Statistics: An Introduction using R, by Michael J Crawley

A book review by Bobulous.

Despite sitting through A Level mathematics and further mathematics, plus university maths courses, I always end up forgetting just how complex statistics is.

Sure, I vaguely remember topics such as averages, variance, the Normal distribution, the central limit theorem, and the like. But it takes a book like this to remind me just how ignorant I am when it comes to the subject of looking for patterns in collected data.

Statistics: An Introduction using R begins by going over the fundamentals that should be (but rarely are) engraved into the mind of anyone aiming to explain the world with statistics. The author gives a nice example of sampling bias by describing a forest where trees are, naturally, distributed in a less than uniform way. Someone who wants to take a random sample of the trees in the whole forest may generate a set of random coordinates within that forest, and then pick the tree nearest to each of those coordinates to form their sample. The author clearly illustrates why this will not be an unbiased sample, as the uneven scattering of trees will mean that some trees are more likely to be chosen by this method than others. A sample only counts as unbiased if every single member of the target population had an exactly equal chance of being selected. Which means that the only way to take an unbiased sample of the tree population is to number every tree in the entire forest, and then draw numbers randomly from the range of one up to the number of the last tree.

The book then moves on to explain how to import data into R, an open source statistical analysis package (available from the R Project for Statistical Computing). The book explains that once a data set is loaded into R it is called a dataframe, and then explains how to summarise and select parts of a dataframe. This chapter is very short, so I strongly recommend you then read Appendix 1 Fundamentals Of The R Language, which briefs you on the syntax and features of R which you'll need to know to make sense of the examples in the main chapters.

Returning to the main chapters, central tendency and variance are described. Next is a chapter that shows how to analyse a single sample using R, calculating mean and variance, probabilities, and checking whether a sample is normally distributed using Q-Q plots and histograms and by calculating skew and kurtosis. The next chapter covers how to compare two samples, using Fisher's F test, Student's t-test, and various other tests designed to calculate how likely it is that two samples come from the same underlying distribution.

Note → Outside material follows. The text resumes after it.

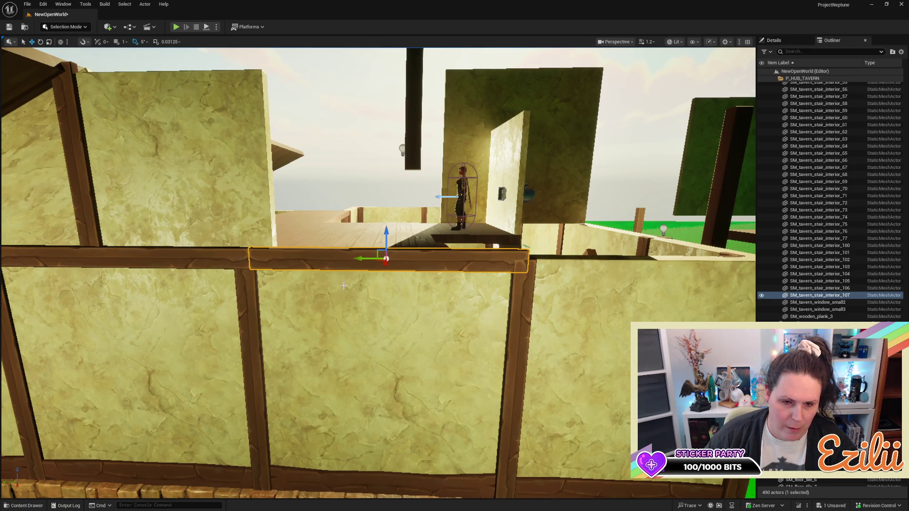
Rotate the left horizontal beam 180 degrees end to end
scroll(357, 258, "up", 3)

With the foundations covered, the rest of the book then concentrates on statistical modelling. (This is where my grasp began to slip, so forgive me if the following is inaccurate.) The aim of statistical modelling is to find the simplest formula that relates the response variable (usually marked on the vertical axis of a graph) to the explanatory variables (usually marked on the horizontal axis of a graph). R has a large number of functions and tools for creating such models, for checking how well they fit (such as making sure that they follow a normal distribution), and for checking whether a simpler model fits the observed data to within an acceptable discrepancy. Using these tools, you can strip away factors that have no significant effect on the response variable, and boil the model down until it contains only the factors that do significantly affect the response variable.

The book lays on plenty of examples, using regression (used when both explanatory and response variables are continuous) Anova (analysis of variance, used when the explanatory variables are categorical and the response is continuous), Ancova (analysis of covariance, used when there are both categorical and continuous explanatory variables, and the response is continuous), multiple regression (used when there are two or more continuous explanatory variables, and the response is continuous), and later examples where the response variable is not continuous (such as count data or proportion data). Despite the author carefully describing the mathematics behind the calculations of fit (with boxes that outline the definitions of the error sum of squares, total sum of squares, regression sum of squares, and other terms necessary for understanding the main text), I began to feel lost, and had to re-read some sections several times. Possibly it didn't help that I was reading on the train, with no data of my own to work with.

The book is accompanied by a website, Statistics: An Introduction using R, where you can download the data sets used in the book's examples. I found model simplification easy enough with basic data sets, but very difficult with more complex sets, failing to end up with the same minimal adequate model that the author reached even after several attempts.

Having read the whole book, I can't say I'd feel completely safe analysing real data samples with multiple factors. But I certainly gained a better understanding of how real statistical analysis should work, and I was left with the feeling that almost every real world survey, questionnaire and poll are carried out in such a way that their conclusions are meaningless. For someone who does collect unbiased samples of data as part of their work, and needs to be able to analyse the numbers intelligently, R is an excellent piece of free software. And Statistics: An Introduction using R is an excellent and detailed book for delving into serious analysis of such samples.